Well, the first mind teaser was simple enough, and Danny and Ev even finished it, but it only took one minute off of their time, which wasn’t enough to make up for the time it took them to finish. They chased after Wes and Casey, who had made it to the second puzzle, but had already decided to skip that as well.
Danny and Ev got tot he second puzzle and decided it was worth a shot, but they were disqualified after Ev didn’t follow the instructions. And it’s too bad because the reward for the second puzzle was to drive all the way to the finish line.
Wow, that could have been such an exciting finish, but instead we had to believe the editing that showed Wes and Casey struggling and Danny and Ev were close behind. We cut to a shot of the house at night. Everybody is wondering who is coming home, and it’s Wes and Casey that come out of the truck.
One Austin asswipe gone, three more left to go.
So what happened on the Exile? Nothing much. Danny basically gave up after he saw that he couldn’t win. He even dropped his bags at one point and let Ev carry them all herself. That wasn’t as bad as Danny’s speech saying that it was “the worst feeling in the world” because he would be leaving Melinda.
I guess chivalry is dead
Uh, I don’t want to be a jerk or anything, but did he not get ANY perspective while he was in Austin? Is being eliminated first and getting paid for it all that much worse than having to have facial surgery or, I don’t know, you’re mom dying suddenly while you are out of town? And of course Melinda was no better. She spent all of her time crying herself to sleep in bed saying that it is the worst feeling because it’s like she “lost Danny forever”. Do these people hear the words that are coming out of their mouths?
You have probably figured out that I really loved this whole episode.

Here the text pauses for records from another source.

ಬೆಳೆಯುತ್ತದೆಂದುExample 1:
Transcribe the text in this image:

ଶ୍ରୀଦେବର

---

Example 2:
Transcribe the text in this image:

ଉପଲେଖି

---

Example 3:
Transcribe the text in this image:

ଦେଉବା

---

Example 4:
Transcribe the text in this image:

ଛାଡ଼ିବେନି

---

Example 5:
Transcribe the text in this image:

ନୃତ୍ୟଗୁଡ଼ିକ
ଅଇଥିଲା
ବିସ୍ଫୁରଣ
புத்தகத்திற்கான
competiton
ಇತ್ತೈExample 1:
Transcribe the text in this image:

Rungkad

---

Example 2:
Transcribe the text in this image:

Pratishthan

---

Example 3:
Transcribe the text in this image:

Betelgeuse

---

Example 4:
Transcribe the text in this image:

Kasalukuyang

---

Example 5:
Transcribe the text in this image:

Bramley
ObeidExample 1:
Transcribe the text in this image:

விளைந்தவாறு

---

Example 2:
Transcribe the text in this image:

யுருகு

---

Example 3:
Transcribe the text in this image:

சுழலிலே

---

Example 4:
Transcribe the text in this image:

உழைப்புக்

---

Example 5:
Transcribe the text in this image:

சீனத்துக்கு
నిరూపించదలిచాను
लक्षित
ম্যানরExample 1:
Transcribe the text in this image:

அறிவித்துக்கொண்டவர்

Yes, it does suck when teams gang up on other people, but there are a lot of ways that individual performances play a part in the game that I think a lot more people have the chance to do well. I might have been a little more concerned about fairness, but after Wes and Danny walked in, acting like they owned the place, kicking other people out of their own bedrooms, I’ve decided they got what they deserver. Maybe if they weren’t such assholes, people wouldn’t target them.

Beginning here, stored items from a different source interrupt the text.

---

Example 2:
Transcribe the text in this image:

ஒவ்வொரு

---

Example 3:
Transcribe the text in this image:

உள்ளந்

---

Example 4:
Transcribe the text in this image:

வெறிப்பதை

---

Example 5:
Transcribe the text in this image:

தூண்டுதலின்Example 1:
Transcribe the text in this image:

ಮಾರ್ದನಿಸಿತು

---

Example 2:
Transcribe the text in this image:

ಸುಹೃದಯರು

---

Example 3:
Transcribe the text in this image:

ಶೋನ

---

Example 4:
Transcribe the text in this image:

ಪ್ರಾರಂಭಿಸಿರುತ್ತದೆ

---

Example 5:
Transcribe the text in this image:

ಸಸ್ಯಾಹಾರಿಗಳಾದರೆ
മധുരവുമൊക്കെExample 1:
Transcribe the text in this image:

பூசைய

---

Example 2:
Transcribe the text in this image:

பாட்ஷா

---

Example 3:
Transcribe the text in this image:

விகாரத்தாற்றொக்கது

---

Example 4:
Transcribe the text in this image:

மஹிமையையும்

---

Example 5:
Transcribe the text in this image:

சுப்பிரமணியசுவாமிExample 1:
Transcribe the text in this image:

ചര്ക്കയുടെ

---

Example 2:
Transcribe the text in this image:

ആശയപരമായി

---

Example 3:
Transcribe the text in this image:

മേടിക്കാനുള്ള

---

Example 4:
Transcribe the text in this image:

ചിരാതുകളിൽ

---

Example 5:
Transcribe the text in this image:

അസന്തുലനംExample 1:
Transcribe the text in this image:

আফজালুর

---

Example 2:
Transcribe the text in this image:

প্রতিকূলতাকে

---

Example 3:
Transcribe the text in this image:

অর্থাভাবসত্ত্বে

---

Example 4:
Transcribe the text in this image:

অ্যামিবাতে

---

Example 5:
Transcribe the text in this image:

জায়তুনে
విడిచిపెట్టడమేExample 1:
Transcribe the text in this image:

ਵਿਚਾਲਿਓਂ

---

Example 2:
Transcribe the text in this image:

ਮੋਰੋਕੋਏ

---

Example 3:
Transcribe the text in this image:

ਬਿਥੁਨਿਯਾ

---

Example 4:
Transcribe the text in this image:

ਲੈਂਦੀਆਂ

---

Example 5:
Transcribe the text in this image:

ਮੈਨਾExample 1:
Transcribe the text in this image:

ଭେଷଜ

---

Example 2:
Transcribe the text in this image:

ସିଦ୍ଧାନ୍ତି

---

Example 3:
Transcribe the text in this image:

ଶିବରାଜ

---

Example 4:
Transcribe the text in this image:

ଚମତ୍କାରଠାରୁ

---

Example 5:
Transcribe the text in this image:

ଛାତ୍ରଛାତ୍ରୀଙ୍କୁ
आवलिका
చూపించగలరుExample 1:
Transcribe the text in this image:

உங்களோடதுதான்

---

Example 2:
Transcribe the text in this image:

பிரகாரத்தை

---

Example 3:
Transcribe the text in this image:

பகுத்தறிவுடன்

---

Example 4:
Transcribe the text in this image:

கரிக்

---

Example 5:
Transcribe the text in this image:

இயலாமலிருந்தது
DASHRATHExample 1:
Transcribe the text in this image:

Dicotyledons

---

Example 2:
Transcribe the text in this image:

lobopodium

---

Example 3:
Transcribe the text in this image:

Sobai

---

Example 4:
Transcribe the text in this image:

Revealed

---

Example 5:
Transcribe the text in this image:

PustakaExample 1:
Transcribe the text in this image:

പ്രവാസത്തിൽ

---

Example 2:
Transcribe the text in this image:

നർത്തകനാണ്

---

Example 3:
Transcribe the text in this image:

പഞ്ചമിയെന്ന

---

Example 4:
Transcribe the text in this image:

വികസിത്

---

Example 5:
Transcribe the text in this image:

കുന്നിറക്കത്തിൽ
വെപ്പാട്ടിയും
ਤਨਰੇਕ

When Wes and Casey came back, they lied about what actually happened in the Exile. I guess it is a decent enough strategy to keep people in the dark, and by the looks of it, Exile challenges will be different each week, but I was really hoping for the chance to see the look on Melinda’s face when she realized it was all of her stupid luggage that held back her boyfriend.
I guess Danny won’t be the “butt” of any more jokes this season
Whatever I lost when Melinda was kept in the dark about the challenge, I gained back with Evan’s going away gift to Danny. In order to make Wes feel better, he decided to let him staple the letters D-A-N-N-Y onto his own ass. Now, not taking into account he homoerotic nature of stapling the name of your best friend onto another guy’s backside, I guess it was good therapy for Wes, and taught all of us that Evan wasn’t lying when he said he was great at making bad decisions.

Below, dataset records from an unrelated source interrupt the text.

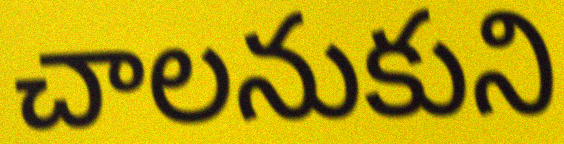
చాలనుకునిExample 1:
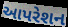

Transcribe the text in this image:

આપરેશન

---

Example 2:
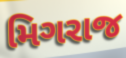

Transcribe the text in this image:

મિગરાજ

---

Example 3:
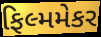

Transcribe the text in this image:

ફિલ્મમેકર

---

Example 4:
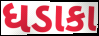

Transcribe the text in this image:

ધડાકા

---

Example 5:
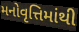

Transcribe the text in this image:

મનોવૃત્તિમાંથી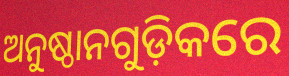
ଅନୁଷ୍ଠାନଗୁଡ଼ିକରେ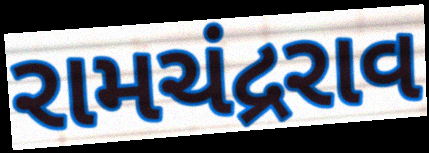
રામચંદ્રરાવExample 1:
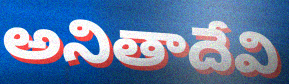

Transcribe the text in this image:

అనితాదేవి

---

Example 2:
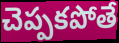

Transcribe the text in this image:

చెప్పకపోతే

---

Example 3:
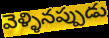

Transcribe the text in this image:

వెళ్ళినప్పుడు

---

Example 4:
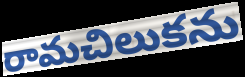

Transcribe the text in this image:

రామచిలుకను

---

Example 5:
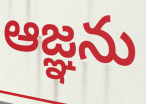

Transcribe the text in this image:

ఆజ్ఞను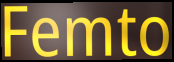
Femto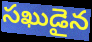
సఖుడైన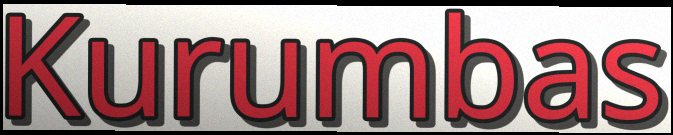
Kurumbas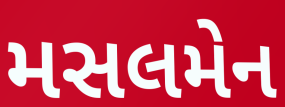
મસલમેન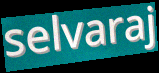
selvaraj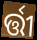
ର୍ତ୍ତୀ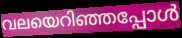
വലയെറിഞ്ഞപ്പോൾ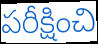
పరీక్షించిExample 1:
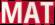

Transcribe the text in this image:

MAT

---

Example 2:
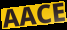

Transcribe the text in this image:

AACE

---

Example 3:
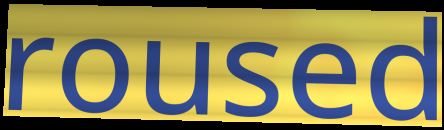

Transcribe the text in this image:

roused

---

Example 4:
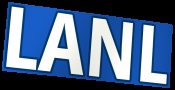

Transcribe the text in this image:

LANL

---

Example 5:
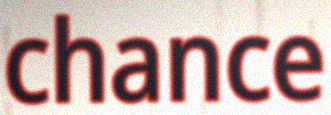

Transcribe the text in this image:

chanceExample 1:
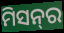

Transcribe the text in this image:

ମିସନ୍‍ର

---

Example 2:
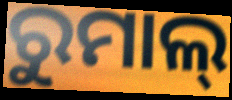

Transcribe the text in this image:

ରୁମାଲ୍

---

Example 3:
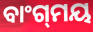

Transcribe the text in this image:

ବାଂଗ୍‌ମୟ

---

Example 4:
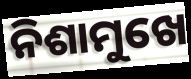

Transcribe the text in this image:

ନିଶାମୁଖେ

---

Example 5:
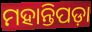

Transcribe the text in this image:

ମହାନ୍ତିପଡ଼ା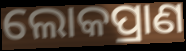
ଲୋକପ୍ରାଣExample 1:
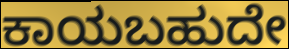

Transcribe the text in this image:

ಕಾಯಬಹುದೇ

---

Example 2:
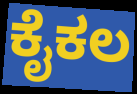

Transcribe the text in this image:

ಕೈಕಲ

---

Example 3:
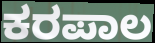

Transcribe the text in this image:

ಕರಪಾಲ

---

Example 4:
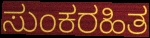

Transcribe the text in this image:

ಸುಂಕರಹಿತ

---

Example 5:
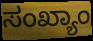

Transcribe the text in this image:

ಸಂಖ್ಯಾಂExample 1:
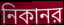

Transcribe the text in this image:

নিকানর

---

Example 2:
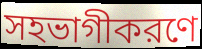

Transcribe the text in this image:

সহভাগীকরণে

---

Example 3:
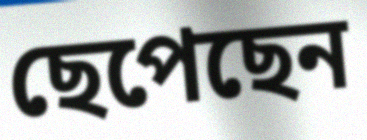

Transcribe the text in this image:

ছেপেছেন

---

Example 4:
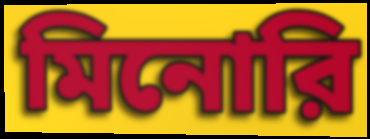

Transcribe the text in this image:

মিনোরি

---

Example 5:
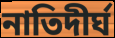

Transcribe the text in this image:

নাতিদীর্ঘ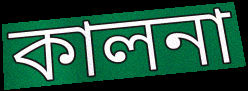
কালনা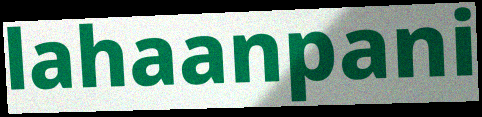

And that’s it for this week’s episode. I am sorry it was so long, I just had a lot of things to explain, and it was the rare one-hour episode treat. I am happy to announce that it looks like this will be a great season. The previews gave us a look into future episodes, including a possible hospitalization for Coral and Derrick’s attempts at initiating some of the girls into the wonderful world that is the Bunim-Murray Valtrex plan.
No seriously, what is that?
What did you think of the episode? Who are your favorite “Fresh Meat”? What is your favorite pairing? Who do you think will win?